Bildiğiniz gibi Rus petro-kimya devi Tatneft’in OSB’mizde gerçekleştireceği yatırımı da kamuoyuna duyurmuştuk. Bu yatırım sayesinde Türkiye’de hiç üretilmeyen ve tamamen ithal edilen bir ürünü üretecek, cari açığın kapanmasına katkı sağlayacak ver dışa bağımlılığı azaltacağız. Sempozyum kapsamında öğrencilerimizin sunduğu tezlerde büyük önem taşıyor. Ülkemizi zirveye taşıyacak en büyük yatırımlar özgün içerikler ve projelerdir. Öğrencilerimizin yapmış olduğu bu çalışmaların birçoğu ile de işbirliği yapabileceğimizi buradan belirtmek istiyorum. Böyle çalışmaların hayata geçebilmesi için üniversitelerin her fırsatta sanayicilerin kapısını çalarak iş birliği yapmaya zorlaması gerekiyor.

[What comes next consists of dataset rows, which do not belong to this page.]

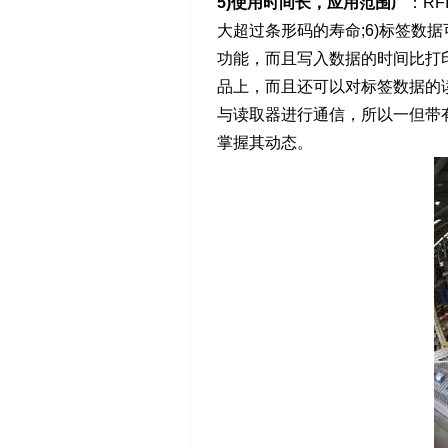
5)使用时间长，应用范围广
：R
大超过条形码的寿命;6)标签数
功能，而且写入数据的时间比打印
品上，而且还可以对标签数据的读
与读取器进行通信，所以一但带有
掌握其动态。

“KİMYAYI İNSANLARA SEVDİRMELİYİZ”
Kimya alanında yapılacak bu adımların yanı sıra toplumda kimyasal ürünlere karşı oluşan olumsuz algıyı da yeniden inşa etmemiz gerekiyor. Kimyasal dendiğinde tedirgin olmayan bir toplum algısı yaratmalı, kimyayı insanlara sevdirmeliyiz. Çünkü kimya hayatımızın her alanında. İçtiğimiz sudan yediğimiz yemeğe, giydiğimiz kıyafetten sağlığımıza kavuşmak için kullandığımız ilaca kadar her alanda kimya var.

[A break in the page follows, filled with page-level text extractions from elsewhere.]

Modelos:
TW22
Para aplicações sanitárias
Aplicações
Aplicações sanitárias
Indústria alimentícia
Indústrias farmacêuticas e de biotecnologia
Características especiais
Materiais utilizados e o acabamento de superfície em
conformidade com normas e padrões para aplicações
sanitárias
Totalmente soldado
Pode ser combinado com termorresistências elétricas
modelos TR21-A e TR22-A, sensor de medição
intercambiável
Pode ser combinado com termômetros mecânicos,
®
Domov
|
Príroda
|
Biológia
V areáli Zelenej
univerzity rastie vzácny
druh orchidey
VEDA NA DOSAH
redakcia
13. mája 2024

“BİZ YÜZDE YÜZ KİMYASAL ÜRETİYORUZ”
Her zaman şunu gururla söylüyorum: ‘Biz yüzde yüz kimyasal üretiyoruz.’ En büyük temennim de şudur ki toplumun her kesiminden vatandaşımız da bu algıda olsun. Çünkü bir ürünü veya kimyasalı zararlı kılan tek şey kullandığımız miktardır. Zararlı olan kimya değil bilinçsiz kullanımdır. Toplumdaki bu algının değişmesi her alanda bizlere yeni fırsat kapılarını aralayacaktır. Bu nedenle her birimize burada büyük görev düşüyor.”